Déjà, au cours de mes recherches pour La Bibliothèque des Sables, il m’était advenu une première fois, avec étonnement, de croiser la route mémorielle sinistre et romantique de la Mission Voulet-Chanoine. Je maintiens l’adjectif « romantique » par honnêteté pour les émotions induites, à cette époque pas trop lointaine, par cette première découverte; il m’en coûte de conserver maintenant ce terme, après qu’un autre hasard a porté à ma connaissance le passionnant entretien que Chantal Ahounou, auteure d’un livre sur la question, a accordé au site Dormira Jamais.

Je rappelle brièvement les faits, décrits plus en détail dans l’entretien de Chantal Ahounou : en 1899, pour faire pièce à l’expansion anglaise en Afrique et compenser l’échec final de la Mission Marchand à Fachoda, le ministère français des colonies décide la conquête du Tchad, et pour ce faire l’envoi d’une expédition dirigée par les capitaines Paul Voulet et Julien Chanoine. Rapidement devenus berserks, les deux capitaines se livrent  à des massacres, en particulier la destruction totale d’une ville de 10000 habitants, qui créent le scandale jusqu’à Paris. Une colonne est envoyée pour les rappeler, dirigée par le colonel Klobb : au contact des deux expéditions, Voulet brûle ses vaisseaux en ordonnant le feu contre ses compatriotes et son supérieur : le colonel Klobb est tué. Quelques jours plus tard, c’est au tour de Voulet et Chanoine d’être exécutés par leurs hommes. La mission se poursuit sous un nouveau commandement.

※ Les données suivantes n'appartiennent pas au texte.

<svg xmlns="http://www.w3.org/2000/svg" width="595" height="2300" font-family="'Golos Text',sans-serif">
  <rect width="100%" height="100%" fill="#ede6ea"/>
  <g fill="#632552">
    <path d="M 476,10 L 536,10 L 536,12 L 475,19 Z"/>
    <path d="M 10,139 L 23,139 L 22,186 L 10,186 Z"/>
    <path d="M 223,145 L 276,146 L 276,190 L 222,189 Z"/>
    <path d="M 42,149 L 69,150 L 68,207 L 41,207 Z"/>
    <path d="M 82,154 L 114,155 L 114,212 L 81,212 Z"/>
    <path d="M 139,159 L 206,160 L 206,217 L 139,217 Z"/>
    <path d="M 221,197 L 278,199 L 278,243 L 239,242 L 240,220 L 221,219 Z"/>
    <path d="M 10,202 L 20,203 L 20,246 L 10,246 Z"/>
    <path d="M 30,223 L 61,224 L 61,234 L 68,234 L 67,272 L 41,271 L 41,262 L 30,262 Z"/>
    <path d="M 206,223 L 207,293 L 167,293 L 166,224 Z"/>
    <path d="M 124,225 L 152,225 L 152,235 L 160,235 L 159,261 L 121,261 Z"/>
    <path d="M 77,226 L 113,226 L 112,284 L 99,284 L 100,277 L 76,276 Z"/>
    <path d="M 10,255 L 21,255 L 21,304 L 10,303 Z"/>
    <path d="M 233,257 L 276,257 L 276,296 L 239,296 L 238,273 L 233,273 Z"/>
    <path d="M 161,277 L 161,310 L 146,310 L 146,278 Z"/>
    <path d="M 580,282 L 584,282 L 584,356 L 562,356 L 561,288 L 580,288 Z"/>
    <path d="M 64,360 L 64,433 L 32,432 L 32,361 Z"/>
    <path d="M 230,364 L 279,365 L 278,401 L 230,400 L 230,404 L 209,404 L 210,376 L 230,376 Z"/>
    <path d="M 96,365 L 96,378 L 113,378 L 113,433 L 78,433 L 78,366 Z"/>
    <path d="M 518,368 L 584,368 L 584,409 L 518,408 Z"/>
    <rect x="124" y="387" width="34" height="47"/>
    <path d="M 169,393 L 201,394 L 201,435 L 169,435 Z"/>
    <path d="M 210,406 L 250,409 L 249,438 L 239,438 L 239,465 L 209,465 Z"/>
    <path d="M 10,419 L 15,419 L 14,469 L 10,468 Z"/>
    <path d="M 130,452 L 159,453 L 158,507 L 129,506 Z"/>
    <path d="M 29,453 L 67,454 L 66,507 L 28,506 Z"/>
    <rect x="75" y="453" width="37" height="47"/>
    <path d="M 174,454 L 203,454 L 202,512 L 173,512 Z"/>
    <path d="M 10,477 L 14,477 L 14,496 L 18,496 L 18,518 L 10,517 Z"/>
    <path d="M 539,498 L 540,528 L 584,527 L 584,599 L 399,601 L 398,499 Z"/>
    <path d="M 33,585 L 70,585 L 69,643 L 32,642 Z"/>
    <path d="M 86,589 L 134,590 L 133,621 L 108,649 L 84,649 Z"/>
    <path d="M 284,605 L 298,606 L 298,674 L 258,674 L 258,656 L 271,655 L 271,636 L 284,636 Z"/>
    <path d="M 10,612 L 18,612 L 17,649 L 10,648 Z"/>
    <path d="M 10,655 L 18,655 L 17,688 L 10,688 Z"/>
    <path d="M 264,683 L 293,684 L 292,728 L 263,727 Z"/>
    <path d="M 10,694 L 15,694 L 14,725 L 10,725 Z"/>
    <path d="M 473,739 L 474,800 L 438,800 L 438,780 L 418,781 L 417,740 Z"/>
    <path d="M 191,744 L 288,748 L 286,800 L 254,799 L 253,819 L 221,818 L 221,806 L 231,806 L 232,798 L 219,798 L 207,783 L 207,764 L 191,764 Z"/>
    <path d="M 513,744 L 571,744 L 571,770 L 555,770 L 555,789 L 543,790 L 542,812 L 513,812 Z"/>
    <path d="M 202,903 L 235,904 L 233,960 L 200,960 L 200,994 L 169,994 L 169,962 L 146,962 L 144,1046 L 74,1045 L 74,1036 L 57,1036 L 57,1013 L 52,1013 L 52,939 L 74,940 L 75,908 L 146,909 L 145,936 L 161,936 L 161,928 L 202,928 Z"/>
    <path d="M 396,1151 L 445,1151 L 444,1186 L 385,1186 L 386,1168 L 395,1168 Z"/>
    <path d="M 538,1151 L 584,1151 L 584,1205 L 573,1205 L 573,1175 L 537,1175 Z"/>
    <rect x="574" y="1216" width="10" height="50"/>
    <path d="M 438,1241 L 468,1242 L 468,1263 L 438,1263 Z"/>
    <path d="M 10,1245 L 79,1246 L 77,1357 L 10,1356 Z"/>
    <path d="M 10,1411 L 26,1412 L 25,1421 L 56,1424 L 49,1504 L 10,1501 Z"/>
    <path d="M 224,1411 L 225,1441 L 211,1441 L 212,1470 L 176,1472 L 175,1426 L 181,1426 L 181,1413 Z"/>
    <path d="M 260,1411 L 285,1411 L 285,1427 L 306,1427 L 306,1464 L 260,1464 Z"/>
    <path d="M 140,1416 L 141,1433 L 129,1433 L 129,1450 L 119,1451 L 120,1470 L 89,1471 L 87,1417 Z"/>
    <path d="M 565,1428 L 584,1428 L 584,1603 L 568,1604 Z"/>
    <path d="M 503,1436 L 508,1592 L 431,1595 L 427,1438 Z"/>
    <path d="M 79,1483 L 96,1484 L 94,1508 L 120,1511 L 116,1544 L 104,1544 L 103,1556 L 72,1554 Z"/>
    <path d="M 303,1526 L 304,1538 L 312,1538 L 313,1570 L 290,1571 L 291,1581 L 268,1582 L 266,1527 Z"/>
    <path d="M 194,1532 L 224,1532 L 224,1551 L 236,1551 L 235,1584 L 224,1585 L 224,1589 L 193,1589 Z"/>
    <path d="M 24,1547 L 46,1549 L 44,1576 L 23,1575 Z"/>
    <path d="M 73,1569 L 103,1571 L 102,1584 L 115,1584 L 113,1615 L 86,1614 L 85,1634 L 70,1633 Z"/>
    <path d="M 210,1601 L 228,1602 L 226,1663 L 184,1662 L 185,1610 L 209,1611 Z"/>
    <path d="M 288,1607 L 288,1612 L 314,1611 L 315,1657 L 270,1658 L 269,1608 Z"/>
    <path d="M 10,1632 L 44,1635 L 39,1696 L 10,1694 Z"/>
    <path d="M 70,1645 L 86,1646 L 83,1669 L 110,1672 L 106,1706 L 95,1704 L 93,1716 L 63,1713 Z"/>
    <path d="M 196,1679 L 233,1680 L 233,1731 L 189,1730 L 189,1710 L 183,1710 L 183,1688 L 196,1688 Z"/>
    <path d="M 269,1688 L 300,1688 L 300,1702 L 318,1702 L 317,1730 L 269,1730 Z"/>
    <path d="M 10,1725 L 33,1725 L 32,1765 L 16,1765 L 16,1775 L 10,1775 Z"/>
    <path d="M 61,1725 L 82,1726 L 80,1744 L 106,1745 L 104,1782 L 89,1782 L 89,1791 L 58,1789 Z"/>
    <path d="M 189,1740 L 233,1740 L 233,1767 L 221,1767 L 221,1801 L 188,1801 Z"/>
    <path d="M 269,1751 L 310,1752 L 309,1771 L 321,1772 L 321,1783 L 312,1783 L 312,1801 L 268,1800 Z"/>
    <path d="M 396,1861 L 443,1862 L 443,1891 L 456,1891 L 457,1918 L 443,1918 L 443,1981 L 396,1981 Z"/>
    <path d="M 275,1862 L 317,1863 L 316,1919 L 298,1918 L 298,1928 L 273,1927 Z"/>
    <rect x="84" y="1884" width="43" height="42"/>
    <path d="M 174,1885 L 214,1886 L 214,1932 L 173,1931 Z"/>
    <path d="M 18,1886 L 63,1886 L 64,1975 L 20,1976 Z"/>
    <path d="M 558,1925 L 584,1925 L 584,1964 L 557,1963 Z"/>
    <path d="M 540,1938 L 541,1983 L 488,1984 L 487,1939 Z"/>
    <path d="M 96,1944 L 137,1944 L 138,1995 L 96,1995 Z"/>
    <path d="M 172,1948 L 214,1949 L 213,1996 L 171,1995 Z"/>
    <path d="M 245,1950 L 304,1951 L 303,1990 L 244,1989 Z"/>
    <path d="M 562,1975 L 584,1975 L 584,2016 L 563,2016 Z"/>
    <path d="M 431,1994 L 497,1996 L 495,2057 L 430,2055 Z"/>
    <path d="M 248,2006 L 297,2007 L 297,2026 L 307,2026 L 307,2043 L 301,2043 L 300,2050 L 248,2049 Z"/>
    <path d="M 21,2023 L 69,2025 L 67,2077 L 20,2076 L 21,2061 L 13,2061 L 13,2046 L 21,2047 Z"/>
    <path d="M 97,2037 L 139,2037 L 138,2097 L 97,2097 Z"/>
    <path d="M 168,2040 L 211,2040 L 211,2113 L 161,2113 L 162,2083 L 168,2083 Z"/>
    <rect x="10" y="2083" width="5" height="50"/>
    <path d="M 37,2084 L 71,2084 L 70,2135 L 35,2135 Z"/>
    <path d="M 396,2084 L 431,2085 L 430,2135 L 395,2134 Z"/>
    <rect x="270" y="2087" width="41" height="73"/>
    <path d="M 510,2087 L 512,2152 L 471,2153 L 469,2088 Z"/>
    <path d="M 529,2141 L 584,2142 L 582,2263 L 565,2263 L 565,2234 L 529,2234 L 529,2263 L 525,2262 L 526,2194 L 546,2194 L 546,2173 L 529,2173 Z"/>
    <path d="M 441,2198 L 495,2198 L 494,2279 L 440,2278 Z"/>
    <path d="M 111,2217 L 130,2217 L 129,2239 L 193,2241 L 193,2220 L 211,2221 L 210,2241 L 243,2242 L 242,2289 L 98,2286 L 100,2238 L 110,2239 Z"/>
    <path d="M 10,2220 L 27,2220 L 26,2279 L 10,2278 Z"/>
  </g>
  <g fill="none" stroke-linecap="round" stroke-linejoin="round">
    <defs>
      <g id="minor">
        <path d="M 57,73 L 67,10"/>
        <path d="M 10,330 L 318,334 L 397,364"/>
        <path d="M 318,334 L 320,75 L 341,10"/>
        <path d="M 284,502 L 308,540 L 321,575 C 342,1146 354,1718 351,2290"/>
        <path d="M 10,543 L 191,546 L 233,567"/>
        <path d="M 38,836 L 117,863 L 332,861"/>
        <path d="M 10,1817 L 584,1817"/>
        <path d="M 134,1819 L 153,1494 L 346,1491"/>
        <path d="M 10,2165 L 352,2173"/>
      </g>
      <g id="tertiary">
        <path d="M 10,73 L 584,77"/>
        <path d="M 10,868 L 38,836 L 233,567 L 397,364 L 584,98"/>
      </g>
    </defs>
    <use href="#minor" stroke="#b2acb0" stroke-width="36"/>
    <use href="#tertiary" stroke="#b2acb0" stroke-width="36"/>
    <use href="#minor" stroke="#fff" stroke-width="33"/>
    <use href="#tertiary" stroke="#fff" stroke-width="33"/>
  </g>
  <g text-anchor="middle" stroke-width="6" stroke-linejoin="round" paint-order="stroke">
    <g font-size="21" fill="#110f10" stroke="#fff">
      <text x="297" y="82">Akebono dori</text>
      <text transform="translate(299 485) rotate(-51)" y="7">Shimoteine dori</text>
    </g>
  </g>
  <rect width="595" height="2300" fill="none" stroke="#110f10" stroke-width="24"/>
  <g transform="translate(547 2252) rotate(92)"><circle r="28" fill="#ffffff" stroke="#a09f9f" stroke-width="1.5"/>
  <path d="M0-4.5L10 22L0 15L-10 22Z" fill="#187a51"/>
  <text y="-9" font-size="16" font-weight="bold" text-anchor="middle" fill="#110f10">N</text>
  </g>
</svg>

Cette série de drames est oubliée jusqu’en 1976, et la parution du livre de Jacques-Francis Rolland, Le grand capitaine, Un aventurier inconnu de l’épopée coloniale. Mais même alors, fait remarquer Chantal Ahounou, c’est le romantisme colonial qui domine encore la perception et l’interprétation : »le Capitaine Voulet est perçu comme un personnage romantique. C’est un héros ou anti-héros qui part à la conquête d’un espace inconnu et hostile. Il représente la figure coloniale de l’aventurier qui laisse tout derrière lui ». Chantal Ahounou développe aussi le point de vue suivant : le scandale causé par la mission Voulet-Chanoine, c’est en quelque sorte le scandale du scandale, car sinon, ses exactions ne se distinguaient que par leur caractère arbitraire et leur intensité, des méthodes habituelles de la conquête coloniale. (Qu’on pense seulement aux 15 000 victimes au moins, de la répression de la révolte malgache, en 1947, ou aux massacres d’Algérie, ou à ceux des tirailleurs de Thiaroye, ou plus récemment à la tuerie de Pointe-à-Pitre en 1967).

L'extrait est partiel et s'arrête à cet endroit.